Um chapéu, um par de sapatos pretos, um bigode e uma bengala criaram um ícone. A partir da primeira semana de outubro, o Instituto Tomie Ohtake consagra uma exposição a Charles Chaplin exibindo mais de 200 documentos, imagens e vídeos em torno de sua figura.
A mostra, concebida há alguns anos pelo curador francês Sam Stourdzé, rodou a Europa e foi exibida no México e nos Estados Unidos antes de desembarcar por aqui.
Graças à proximidade com a família de Chaplin, Stourdzé foi um dos primeiros pesquisadores convidados a explorar o acervo dos documentos do ator e cineasta.
Passou quase quatro anos imerso nas cerca de 10 mil imagens. E é deste "baú" chapliniano que saíram 80% da exposição --outros 20% vieram de coleções privadas.
No conjunto, estão filmogramas, fotos, desenhos e cartazes de filmes, formando um todo iconográfico que atravessa a vida de Chaplin (1889-1977) e suas facetas de ator, produtor, comediante, dançarino e roteirista.
"A cada nova exibição vão sendo acrescentados novos elementos", disse o curador à Folha, por telefone, de Lausanne (Suíça), onde hoje dirige o Musée de L'Elysée, um dos importantes centros de fotografia da Europa.
"Incluímos principalmente cartazes de filmes impressos em diferentes países do mundo. Acho que ainda há muito a ser encontrado."
Segundo ele, a exposição nasce da tentativa de, via Chaplin, contar a história da "revolução" que representou a passagem do cinema mudo ao cinema falado e relembrar a situação política do período que vai da Primeira Guerra à ascensão do nazismo.
"Chaplin foi um dos raríssimos cineastas a falar de Hitler no calor do momento. As pessoas tendem a esquecer que 'O Grande Ditador' começa a ser rodado em 1938", ressalta.
Para Stourdzé, um dos desafios centrais do trabalho foi o de transformar um registro primordialmente audiovisual em uma exposição coerente, combinando diferentes suportes de exibição.
"Como levar o cinema para o museu? Esse é um campo relativamente recente de investigação para a curadoria. Dez anos atrás, era impossível fixar uma tela na parede como se fosse um quadro.
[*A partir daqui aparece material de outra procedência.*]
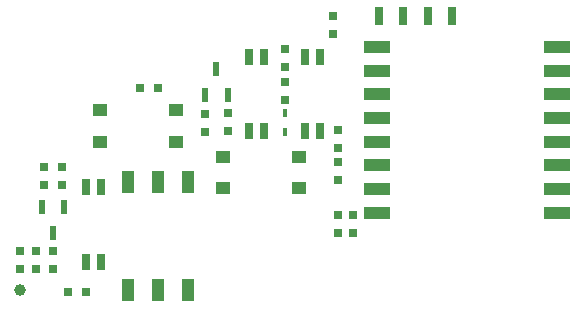
<source format=gtp>
G04*
G04 #@! TF.GenerationSoftware,Altium Limited,Altium Designer,19.0.14 (431)*
G04*
G04 Layer_Color=8421504*
%FSLAX25Y25*%
%MOIN*%
G70*
G01*
G75*
%ADD23R,0.03000X0.03000*%
%ADD24R,0.03150X0.06000*%
%ADD25R,0.03000X0.03000*%
%ADD26R,0.08858X0.03937*%
%ADD27R,0.02362X0.04528*%
%ADD28R,0.03937X0.07480*%
%ADD29R,0.04724X0.03937*%
%ADD30R,0.03150X0.05512*%
%ADD31C,0.03937*%
%ADD32R,0.01575X0.02756*%
D23*
X143900Y92452D02*
D03*
Y98452D02*
D03*
X47500Y48000D02*
D03*
X53500D02*
D03*
X108740Y66048D02*
D03*
Y60048D02*
D03*
X101260Y59952D02*
D03*
Y65952D02*
D03*
X128000Y70500D02*
D03*
Y76500D02*
D03*
Y87548D02*
D03*
Y81548D02*
D03*
X145500Y54452D02*
D03*
Y60452D02*
D03*
Y43752D02*
D03*
Y49752D02*
D03*
X150400Y26052D02*
D03*
Y32052D02*
D03*
X145500Y32048D02*
D03*
Y26048D02*
D03*
X50500Y20048D02*
D03*
Y14048D02*
D03*
D24*
X159099Y98500D02*
D03*
X167099D02*
D03*
X183501Y98500D02*
D03*
X175501D02*
D03*
D25*
X85448Y74600D02*
D03*
X79448D02*
D03*
X47452Y42000D02*
D03*
X53452D02*
D03*
X45000Y20000D02*
D03*
Y14000D02*
D03*
X39500D02*
D03*
Y20000D02*
D03*
X61548Y6500D02*
D03*
X55548D02*
D03*
D26*
X158480Y88059D02*
D03*
Y80185D02*
D03*
Y72311D02*
D03*
Y64437D02*
D03*
Y56563D02*
D03*
Y48689D02*
D03*
Y40815D02*
D03*
Y32941D02*
D03*
X218520D02*
D03*
Y40815D02*
D03*
Y48689D02*
D03*
Y56563D02*
D03*
Y64437D02*
D03*
Y72311D02*
D03*
Y80185D02*
D03*
Y88059D02*
D03*
D27*
X54240Y34929D02*
D03*
X46760D02*
D03*
X50500Y26071D02*
D03*
X101260Y72071D02*
D03*
X108740D02*
D03*
X105000Y80929D02*
D03*
D28*
X95500Y42992D02*
D03*
X85500D02*
D03*
Y7008D02*
D03*
X75500D02*
D03*
X95500D02*
D03*
X75500Y42992D02*
D03*
D29*
X132500Y41000D02*
D03*
Y51512D02*
D03*
X107303Y41000D02*
D03*
Y51512D02*
D03*
X66303Y67000D02*
D03*
Y56488D02*
D03*
X91500Y67000D02*
D03*
Y56488D02*
D03*
D30*
X66500Y41402D02*
D03*
X61500D02*
D03*
X66500Y16598D02*
D03*
X61500D02*
D03*
X116000Y60098D02*
D03*
X121000D02*
D03*
X116000Y84902D02*
D03*
X121000D02*
D03*
X139500D02*
D03*
X134500D02*
D03*
X139500Y60098D02*
D03*
X134500D02*
D03*
D31*
X39500Y7000D02*
D03*
D32*
X128000Y59966D02*
D03*
Y66265D02*
D03*
M02*

</source>
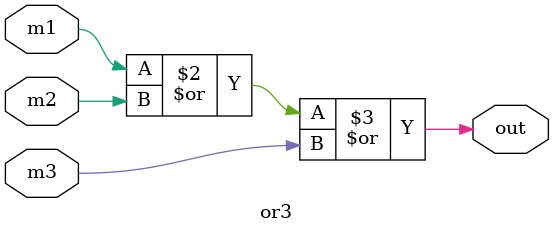
<source format=v>
module or3 (
    m1, m2, m3, out
);
input m1,m2,m3;
output out;

wire m1, m2, m3;
reg out;

always @ (m1 or m2 or m3) 
begin
    out = m1 | m2 | m3;
end
    
endmodule
</source>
A tecnologia tornou isso viável, mas é preciso criar um diálogo entre o cinema e as imagens fixas que faça sentido e conte uma história."
MÍMICO
Nascido em Londres, em 1889, o comediante trabalhou no teatro de variedades como mímico até sua ida para os Estados Unidos, em 1913.
Ali, fez carreira, montou seu próprio estúdio e acompanhou de perto a crise de 1929 até ser exilado na Suíça em 1952, acusado se ser "simpatizante do comunismo" em tempos de Guerra Fria.
A máquina que ele havia retratado tão bem no filme "Tempos Modernos" (1936) não podia parar.
Chaplin é uma figura difícil de abordar, especialmente porque se confunde com o personagem que criou, Carlitos, o vagabundo. Talvez por isso causem impacto as imagens do homem longe do traje que o celebrizou --há algumas delas na mostra.
Carlitos é o resultado de um processo de maturação. Em sua "primeira versão", o personagem era apenas trapalhão de comédia pastelão.
Aos poucos foi ganhando os contornos do melancólico solitário que possui a dignidade de um cavalheiro, mas passa fome e usa sapatos esfarrapados visivelmente maiores que seu número.
Ele se tornaria o protagonista das grandes produções de fôlego rodadas por Chaplin nos anos 30 --"Tempos Modernos" e "O Grande Ditador", já mencionados, além de "Luzes da Cidade" (1931), seu grande filme de amor.
Mas o impacto de Chaplin em sua época não ficou restrito ao cinema. Impressionados com a popularidade de sua figura, artistas dos anos 1920 e 1930 viram, em seus movimentos líricos e mecânicos, uma encarnação da modernidade.
Foi graças ao poeta Guillaume Apollinaire que uma boa parte do meio artístico de vanguarda entrou em contato com o cinema de Chaplin. Impactado, o artista francês Fernand Léger criou quatro gravuras "Carlitos Cubista", um dos destaques da exposição em tempos pós-modernos.